As mentioned above, the future development of kinase inhibitors faces challenges beyond the discovery of new targets, particularly in developing compounds with high clinical efficacy and low risk of off-target toxic side effects and resistance. In this regard, developing inhibitors with different binding modes, such as allosteric and covalent inhibitors, as well as developing dual-acting kinase inhibitors, or targeted protein degraders, may play a crucial role in kinase drug development in the next 20 years.
4.4 Nanoparticle-based drug delivery systems
The combination of nanotechnology and targeted therapy has emerged as a promising field in cancer research. Nanoparticle-based drug delivery systems, including polymeric, lipid, carbon nanotubes, dendrimer, and micellar nanoparticles have been extensively designed and investigated in preclinical cancer treatment.419-421 Compared with the conventional delivery routes, nanoparticle-based drug delivery systems possess some unique advantages with improved PKs, increased efficacy, and reduced off-target cytotoxicity. For example, nanoparticle-based drug delivery systems can be utilized to codeliver two different drugs or reagents concurrently. A codelivery system of afatinib and paclitaxel was designed for the treatment of EGFR-TKI-resistant NSCLC.422 The results of this study showed that afatinib and paclitaxel from the system can sustain high concentrations in the lung for up to 96 h, while maintaining lower concentrations in other tissues in Sprague–Dawley rats.422 Besides, as mentioned above, hypoxia in solid tumors can mediate acquired resistance to TKI therapy. Li et al.423 codelivered oxygen-releasing perfluorooctylbromide with erlotinib in liposomal nanoparticles to address hypoxia-induced drug resistance. They found the codelivery system could significantly improve the efficacy of erlotinib when compared with nanoparticles loaded with erlotinib alone.423
However, nearly all US FDA-approved nanomedicines are formulated for intravenous (i.v.) use, while the majority of TKIs are designed for oral. More advanced nanocarriers capable of overcoming the challenges of oral administration will be needed. In addition, most of these studies are limited to preclinical settings. Nano-applications of TKIs are still in their infancy stages of development, and yet to be validated in clinical practice. Despite their immense potential, they still have a considerable journey ahead of them.
4.5 Targeting drug-tolerant persistent cells (DTP cells)
In recent years, DTP cells have gained considerable attention as a promising area in cancer research, particularly regarding their role as nongenetic mechanisms of therapeutic resistance.424 DTP cells are a subpopulation of cancer cells that survive exposure to targeted therapy, despite the treatment being initially effective against the bulk of tumor cells.425 These cells can enter a quiescent or slow-proliferative state, allowing them to evade the cytotoxic effects of the drug.425, 426 While DTP cells may initially respond to treatment, they can eventually lead to disease recurrence or the development of drug resistance.425, 426 Understanding and targeting DTP cells is crucial for improving the long-term efficacy of cancer-targeted therapies.

**RECORD SET:**
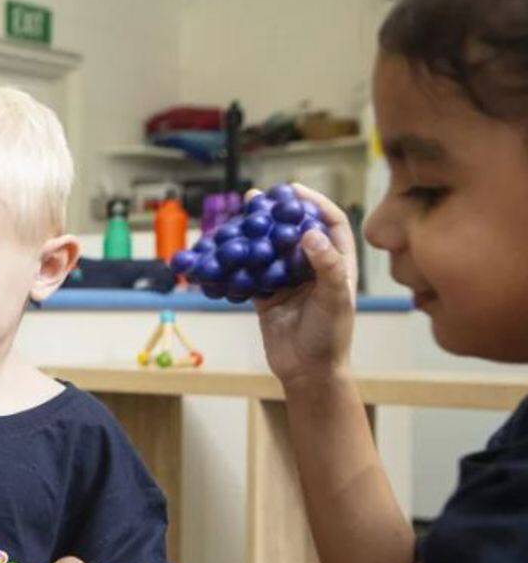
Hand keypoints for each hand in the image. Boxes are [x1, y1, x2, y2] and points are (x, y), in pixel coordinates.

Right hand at [255, 182, 357, 388]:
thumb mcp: (335, 299)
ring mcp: (287, 280)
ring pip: (269, 249)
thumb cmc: (331, 336)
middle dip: (277, 213)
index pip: (330, 223)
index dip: (314, 203)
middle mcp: (312, 267)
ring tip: (237, 217)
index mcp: (337, 263)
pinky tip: (225, 250)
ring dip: (254, 234)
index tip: (293, 190)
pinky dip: (238, 263)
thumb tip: (309, 233)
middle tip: (258, 198)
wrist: (308, 372)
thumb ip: (326, 265)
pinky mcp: (266, 295)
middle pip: (294, 231)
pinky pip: (250, 273)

**PROBLEMS TO WORK ON:**
• 1. Reproduce word for word the part of the passage on targeted cancer therapy starting with "As mentioned above, the" and going on through "next 20 years.".
• 2. Name every kind of nanoparticle that the passage on targeted cancer therapy lists as part of nanoparticle-based drug delivery systems.
Draw only on the passage on targeted cancer therapy when you respond.

**ANSWERS TO THIS EXERCISE:**
• 1.
As mentioned above, the future development of kinase inhibitors faces challenges beyond the discovery of new targets, particularly in developing compounds with high clinical efficacy and low risk of off-target toxic side effects and resistance. In this regard, developing inhibitors with different binding modes, such as allosteric and covalent inhibitors, as well as developing dual-acting kinase inhibitors, or targeted protein degraders, may play a crucial role in kinase drug development in the next 20 years.

• 2.
- Polymeric
- Lipid
- Carbon nanotubes
- Dendrimer
- Micellar